In April 2013, AEP Leasing entered into an agreement (the "ACF Agreement") with ACF whereby AEP Leasing would purchase a total of 1,050 railcars from ACF in 2013 and 2014 for an aggregate purchase price of approximately $150 million. Additionally, AEP Leasing had an option to purchase an additional 500 railcars for an aggregate purchase price of approximately $70 million.

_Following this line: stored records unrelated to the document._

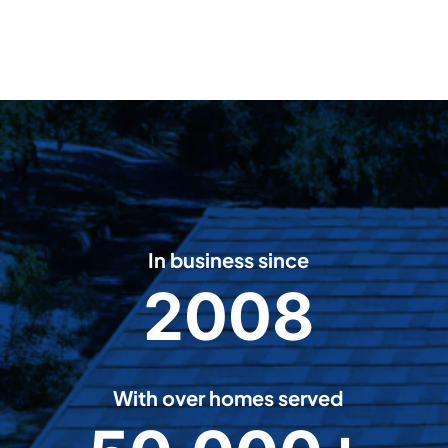
In business since
2008
2
0
0
8
With over homes served
5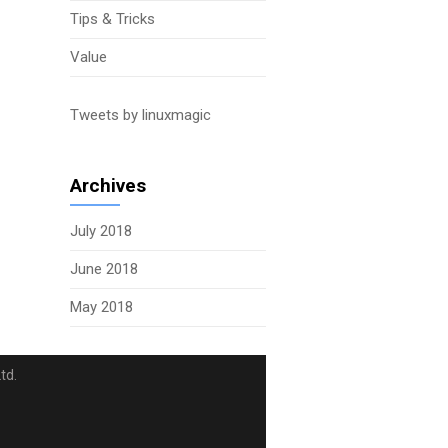
Tips & Tricks
Value
Tweets by linuxmagic
Archives
July 2018
June 2018
May 2018
td.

During the second quarter of 2014, AEP Leasing exercised its option to purchase an additional 296 railcars for an aggregate purchase price of $42 million.

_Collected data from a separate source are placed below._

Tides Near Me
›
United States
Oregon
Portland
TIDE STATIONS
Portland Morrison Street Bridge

The ACF Agreement was assumed by ARL in connection with our purchase of a 75.0% economic interest in ARL. The ACF Agreement was unanimously approved by Icahn Enterprises' audit committee consisting of independent directors, who were advised by independent counsel and an independent financial advisor on the basis that the terms were not less favorable than those terms that could have been obtained in a comparable transaction with an unaffiliated third party. Under this agreement, purchases of railcars from ACF were zero and $36 million for the three months ended June 30, 2015 and 2014, respectively, and $9 million and $63 million for the six months ended June 30, 2015 and 2014, respectively.
In addition to the above purchases, on a contract-by-contract basis, ARL purchased $21 million and $27 million of railcars from ACF for the three and six months ended June 30, 2015, respectively.
Insight Portfolio Group LLC
Icahn Sourcing, LLC ("Icahn Sourcing") is an entity formed and controlled by Mr. Icahn in order to maximize the potential buying power of a group of entities with which Mr. Icahn has a relationship in negotiating with a wide range of suppliers of goods, services and tangible and intangible property at negotiated rates. Icahn Enterprises was a member of the buying group in 2012. Prior to December 31, 2012 Icahn Enterprises did not pay Icahn Sourcing any fees or other amounts with respect to the buying group arrangement.
In December 2012, Icahn Sourcing advised Icahn Enterprises that effective January 1, 2013 it would restructure its ownership and change its name to Insight Portfolio Group LLC (“Insight Portfolio Group”).  In connection with the restructuring, Icahn Enterprises Holdings acquired a minority equity interest in Insight Portfolio Group and agreed to pay a portion of Insight Portfolio Group's operating expenses. In addition to the minority equity interest held by Icahn Enterprises Holdings, certain subsidiaries of Icahn Enterprises Holdings, including Federal-Mogul, CVR, Tropicana, ARI, ARL, Viskase, PSC Metals and WPH also acquired minority equity interests in Insight Portfolio Group and agreed to pay a portion of Insight Portfolio Group's operating expenses. A number of other entities with which Mr. Icahn has a relationship also acquired equity interests in Insight Portfolio Group and also agreed to pay certain of Insight Portfolio Group's operating expenses. For each of three and six months ended June 30, 2015 and 2014, immaterial amounts were paid in respect to certain of the Insight Portfolio Group's operating expenses.